Когда ощущение так тонко и ново, что уже никакими соединениями слов его невозможно выразить, он пользуется сочетаниями отдельных звуков, тем способом выражения, который служит детям и первобытным людям при создании языков — звукоподражанием. В бреду «князь Андрей услыхал какой-то тихий, шепчущий голос, неумолкаемо в такт твердивший: „И пити-пити-пити“, и потом „и ти-ти“, и опять „и пити-пити-пити“, и опять „и ти-ти“. Вместе с этим звуком, под звук этой шепчущей музыки, князь Андрей чувствовал, что над лицом его, над самою серединою, воздвигалось какое-то странное воздушное здание из тонких иголок или лучинок. Он чувствовал (хотя это и тяжело ему было), что ему надо было старательно держать равновесие для того, чтобы воздвигавшееся здание это не завалилось; но оно все-таки заваливалось, и опять медленно воздвигалось при звуках равномерно шепчущей музыки. „Тянется! тянется! растягивается и все тянется“, — говорил себе князь Андрей… И пити-пити-пити, и ти-ти, и пити-пити — бум, — ударилась муха».
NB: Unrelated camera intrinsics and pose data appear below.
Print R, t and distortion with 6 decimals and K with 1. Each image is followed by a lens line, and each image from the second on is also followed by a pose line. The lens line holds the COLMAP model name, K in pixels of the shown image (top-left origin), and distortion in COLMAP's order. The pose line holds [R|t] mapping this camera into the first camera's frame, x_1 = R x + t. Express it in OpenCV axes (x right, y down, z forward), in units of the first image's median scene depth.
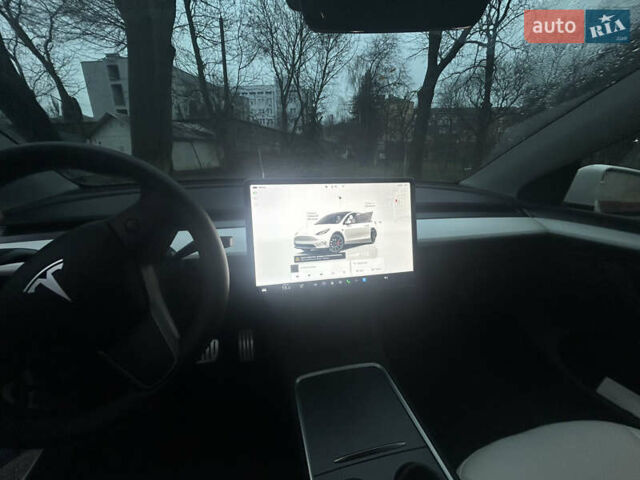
lens RADIAL K [[255.7, 0, 318.0], [0, 255.7, 239.5], [0, 0, 1]] dist [-0.002560, 0.001658]
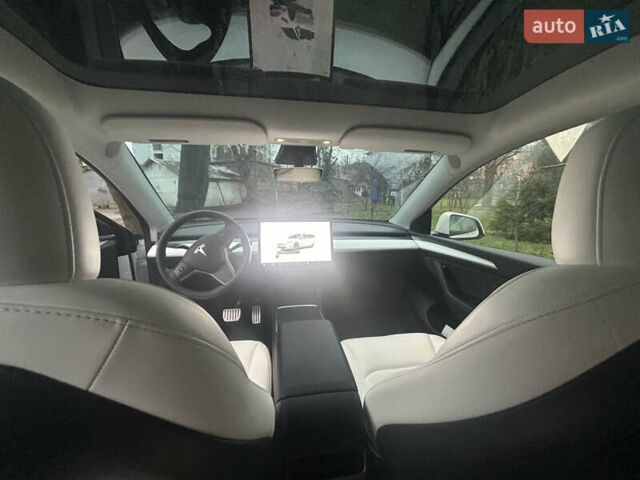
lens RADIAL K [[255.7, 0, 320.3], [0, 255.7, 235.8], [0, 0, 1]] dist [-0.002560, 0.001658]
pose [[0.998505, 0.007592, -0.054133, 0.270477], [-0.015549, 0.988847, -0.148121, 0.165079], [0.052405, 0.148741, 0.987487, -0.849760]]
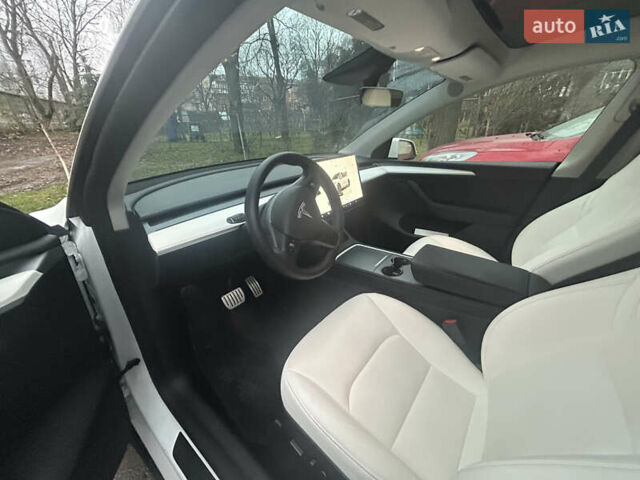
lens RADIAL K [[255.7, 0, 318.1], [0, 255.7, 239.1], [0, 0, 1]] dist [-0.002560, 0.001658]
pose [[0.779490, -0.281782, 0.559459, -0.847247], [0.224523, 0.959451, 0.170419, 0.011256], [-0.584795, -0.007229, 0.811149, -0.369716]]
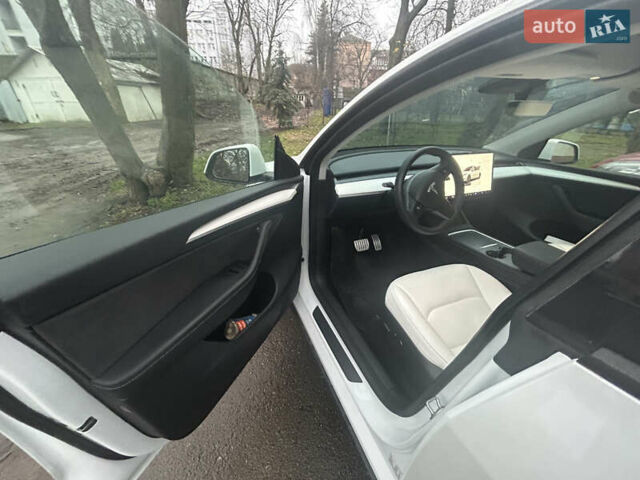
lens RADIAL K [[255.7, 0, 319.3], [0, 255.7, 238.7], [0, 0, 1]] dist [-0.002560, 0.001658]
pose [[0.985571, -0.069809, 0.154196, -1.146141], [0.042160, 0.983523, 0.175796, 0.055017], [-0.163928, -0.166758, 0.972275, -0.827307]]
Иван Ильич, перед смертью вспоминая о вареном черносливе, «который ему предлагали есть нынче», вспоминал и «о сыром, сморщенном французском черносливе в детстве». Кажется, подробность достаточно определенная. Но художник еще более углубляет ее, находит в ней еще большую особенность: Иван Ильич вспоминал об «особенном вкусе» чернослива и «обилии слюны, когда дело доходило до косточки». С этим ощущением слюны от черносливной косточки связан для Ивана Ильича целый ряд воспоминаний: о няне, брате, игрушках — обо всем детстве, и воспоминания эти в свою очередь вызывают в нем сравнение тогдашней радости жизни с теперешним отчаянием и ужасом смерти. «Не надо об этом… слишком больно, — говорил себе Иван Ильич». Вот до каких обобщений доводит нас ничтожная подробность — обилие слюны при вкусе черносливной косточки. И ежели в детских воспоминаниях самого читателя есть нечто подобное, то с какою неодолимою силою наваждения вовлечет она его во внутреннюю душевную трагедию героя.
Соня, влюбленная в Николая Ростова, целует его. Пушкин так бы и ограничился упоминанием поцелуя. Но Л. Толстой не довольствуется общим представлением: он ищет самых определенных, частных и точных особенностей. Дело происходило на святках: Соня наряжена была гусаром; на губах ее жженою пробкою нарисованы усы. И вот получается странное, сложное, истинно толстовское ощущение: Николай вспоминает «запах пробки, смешанный с чувством поцелуя».
Неуловимейшие оттенки и особенности ощущений различаются соответственно личности, полу, возрасту, воспитанию, сословию ощущающего. Кажется, в этой области нет для него закрытых путей. Чувственный опыт его столь неисчерпаем, как будто он прожил сотни жизней в различных телах людей и животных.
Он проникает в ощущение обнаженного тела молодой девушки перед выездом на бал: «В обнаженных плечах и руках Кити чувствовала холодную мраморность»; в ощущение стареющей, утомленной родами женщины, которая «вздрагивает, вспоминая о боли треснувших сосков, испытанной почти с каждым ребенком»;— кормящей матери, у которой еще не порвались таинственные связи тела с телом ребенка, и которая «не то что угадывает, а верно узнает по приливу молока у себя недостаток пищи у него»; — в ощущении и в мысли животных, например, охотничьей собаки Левина, которой кажется лицо хозяина «привычным», а глаза «всегда страшными», и которая думает: «Я не могу идти. Куда я пойду? Отсюда я чувствую их (дупелей), а если я двинусь вперед, я ничего не найду, где они и кто они».